Understand that curating your life as sacred space creates an expansiveness for more of the opportunities that grow you. This a pivotal decision that defines the richness and fulfillment of your life's narrative.
Key Learning Points
Sacred Space as a Mindset and Physical Reality: Understanding that sacred space isn't just about physical environments but also encompasses the mental and emotional realms can profoundly impact how we engage with our world, making every moment and interaction an opportunity for reverence and depth.
The Power of Intentional Elimination: Recognizing the transformative power of consciously removing what no longer serves us—from clutter in our homes to toxic relationships or unfulfilling obligations—highlights the importance of curating our lives with intention to honor our sacred space.
Depth Through Authentic Engagement: Embracing depth in our practices, relationships, and daily routines enriches our lives, turning ordinary moments into sacred experiences and fostering a deeper connection with ourselves and the world around us.
Action Steps
Conduct a Life Inventory: Take stock of your physical, emotional, and digital spaces. Identify what elements feel misaligned with the concept of sacred space.
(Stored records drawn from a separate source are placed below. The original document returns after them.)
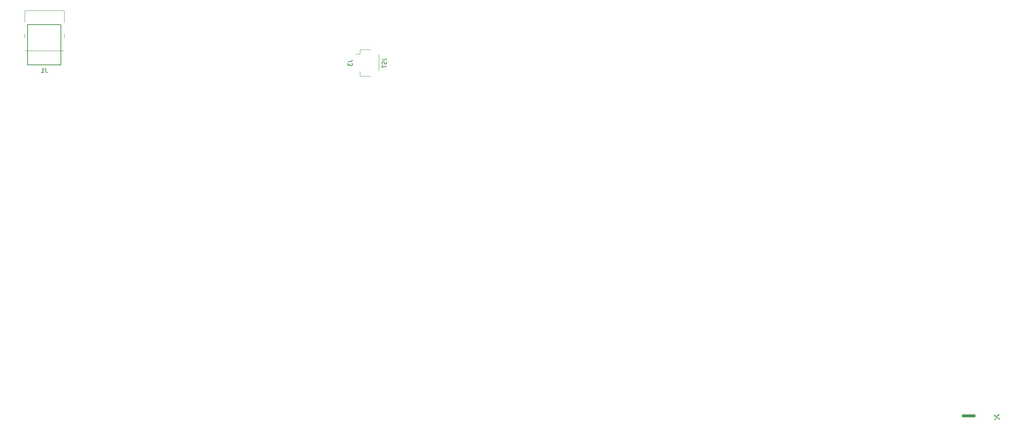
<source format=gbr>
G04 #@! TF.GenerationSoftware,KiCad,Pcbnew,(5.1.10-1-10_14)*
G04 #@! TF.CreationDate,2021-08-31T22:08:52+02:00*
G04 #@! TF.ProjectId,rosaline,726f7361-6c69-46e6-952e-6b696361645f,1*
G04 #@! TF.SameCoordinates,Original*
G04 #@! TF.FileFunction,Legend,Bot*
G04 #@! TF.FilePolarity,Positive*
%FSLAX46Y46*%
G04 Gerber Fmt 4.6, Leading zero omitted, Abs format (unit mm)*
G04 Created by KiCad (PCBNEW (5.1.10-1-10_14)) date 2021-08-31 22:08:52*
%MOMM*%
%LPD*%
G01*
G04 APERTURE LIST*
%ADD10C,0.150000*%
%ADD11C,0.120000*%
%ADD12C,0.100000*%
G04 APERTURE END LIST*
D10*
X32008968Y-54889127D02*
X24208968Y-54889127D01*
X32008968Y-54889127D02*
X32008968Y-64289127D01*
X32008968Y-64289127D02*
X24208968Y-64289127D01*
X24208968Y-64289127D02*
X24208968Y-54889127D01*
D11*
X23516968Y-51565127D02*
X32706968Y-51565127D01*
X23636968Y-60975127D02*
X32586968Y-60975127D01*
X32706968Y-54295127D02*
X32706968Y-51565127D01*
X23516968Y-54295127D02*
X23516968Y-51565127D01*
X32706968Y-57895127D02*
X32706968Y-56995127D01*
X23516968Y-57895127D02*
X23516968Y-56995127D01*
D12*
G36*
X250578125Y-146585000D02*
G01*
X249978125Y-145985000D01*
X249978125Y-146285000D01*
X250578125Y-146585000D01*
G37*
X250578125Y-146585000D02*
X249978125Y-145985000D01*
X249978125Y-146285000D01*
X250578125Y-146585000D01*
G36*
X250578125Y-146585000D02*
G01*
X249978125Y-147185000D01*
X250278125Y-147185000D01*
X250578125Y-146585000D01*
G37*
X250578125Y-146585000D02*
X249978125Y-147185000D01*
X250278125Y-147185000D01*
X250578125Y-146585000D01*
G36*
X250578125Y-146585000D02*
G01*
X251178125Y-147185000D01*
X251178125Y-146885000D01*
X250578125Y-146585000D01*
G37*
X250578125Y-146585000D02*
X251178125Y-147185000D01*
X251178125Y-146885000D01*
X250578125Y-146585000D01*
G36*
X250578125Y-146585000D02*
G01*
X251178125Y-145985000D01*
X250878125Y-145985000D01*
X250578125Y-146585000D01*
G37*
X250578125Y-146585000D02*
X251178125Y-145985000D01*
X250878125Y-145985000D01*
X250578125Y-146585000D01*
D11*
G36*
X242478125Y-146585000D02*
G01*
X245478125Y-146585000D01*
X245478125Y-145985000D01*
X242478125Y-145985000D01*
X242478125Y-146585000D01*
G37*
X242478125Y-146585000D02*
X245478125Y-146585000D01*
X245478125Y-145985000D01*
X242478125Y-145985000D01*
X242478125Y-146585000D01*
X104299375Y-60707500D02*
X101799375Y-60707500D01*
X101799375Y-60707500D02*
X101799375Y-61757500D01*
X101799375Y-61757500D02*
X100809375Y-61757500D01*
X104299375Y-66927500D02*
X101799375Y-66927500D01*
X101799375Y-66927500D02*
X101799375Y-65877500D01*
X106269375Y-61877500D02*
X106269375Y-65757500D01*
D10*
X28445301Y-65081507D02*
X28445301Y-65795793D01*
X28492920Y-65938650D01*
X28588158Y-66033888D01*
X28731015Y-66081507D01*
X28826253Y-66081507D01*
X27445301Y-66081507D02*
X28016729Y-66081507D01*
X27731015Y-66081507D02*
X27731015Y-65081507D01*
X27826253Y-65224365D01*
X27921491Y-65319603D01*
X28016729Y-65367222D01*
X99056755Y-63484166D02*
X99771041Y-63484166D01*
X99913898Y-63436547D01*
X100009136Y-63341309D01*
X100056755Y-63198452D01*
X100056755Y-63103214D01*
X99056755Y-63865119D02*
X99056755Y-64484166D01*
X99437708Y-64150833D01*
X99437708Y-64293690D01*
X99485327Y-64388928D01*
X99532946Y-64436547D01*
X99628184Y-64484166D01*
X99866279Y-64484166D01*
X99961517Y-64436547D01*
X100009136Y-64388928D01*
X100056755Y-64293690D01*
X100056755Y-64007976D01*
X100009136Y-63912738D01*
X99961517Y-63865119D01*
X107016755Y-63103214D02*
X107731041Y-63103214D01*
X107873898Y-63055595D01*
X107969136Y-62960357D01*
X108016755Y-62817500D01*
X108016755Y-62722261D01*
X107969136Y-63531785D02*
X108016755Y-63674642D01*
X108016755Y-63912738D01*
X107969136Y-64007976D01*
X107921517Y-64055595D01*
X107826279Y-64103214D01*
X107731041Y-64103214D01*
X107635803Y-64055595D01*
X107588184Y-64007976D01*
X107540565Y-63912738D01*
X107492946Y-63722261D01*
X107445327Y-63627023D01*
X107397708Y-63579404D01*
X107302470Y-63531785D01*
X107207232Y-63531785D01*
X107111994Y-63579404D01*
X107064375Y-63627023D01*
X107016755Y-63722261D01*
X107016755Y-63960357D01*
X107064375Y-64103214D01*
X107016755Y-64388928D02*
X107016755Y-64960357D01*
X108016755Y-64674642D02*
X107016755Y-64674642D01*
M02*

</source>
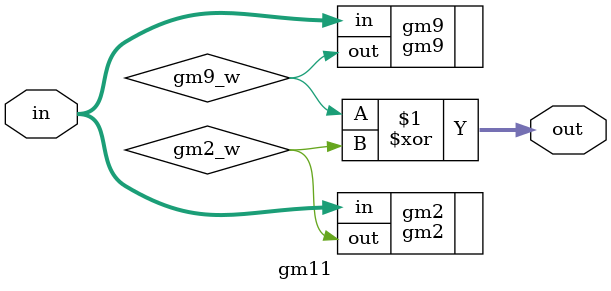
<source format=sv>
module gm11 (input logic [7:0] in,
             output logic [7:0] out);

logic gm9_w;
logic gm2_w;
gm9 gm9 (.in (in),
         .out(gm9_w));
         
gm2 gm2 (.in (in),
         .out(gm2_w));
assign out = gm9_w ^ gm2_w;
    
endmodule
</source>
Start with one area, and commit to removing or transforming at least one thing that detracts from your sense of sacredness.
Establish Daily Rituals: Create small, daily rituals that infuse sacredness into routine tasks. This could be a short meditation before starting work, lighting a candle before meals, or setting intentions each morning. These acts serve as reminders of the sacredness of everyday life.
Create a Sacred Space Corner: Dedicate a corner of your home as a tangible sacred space—a place for reflection, meditation, or simply sitting in silence. Populate it with objects that hold meaning to you, such as photos, natural elements, or art, making it a physical manifestation of the sacred spaces you're cultivating within and around you.
As we close out this final post in The Spring of Healing series, reflect on how much preparation you've put in for the season in these past weeks. March is a wonderful month, as you can feel the energy transitions from February's whispers of awakening to the zingy delight of spring's flourishing as April approaches.
We have entered into spring itself as a season of high energy and growth. Take hold of work-life and life-life and determine to enjoy them to their heights and depths!
How will you explore the Spring of Healing as you #reclaimyourwildness and #healworklife?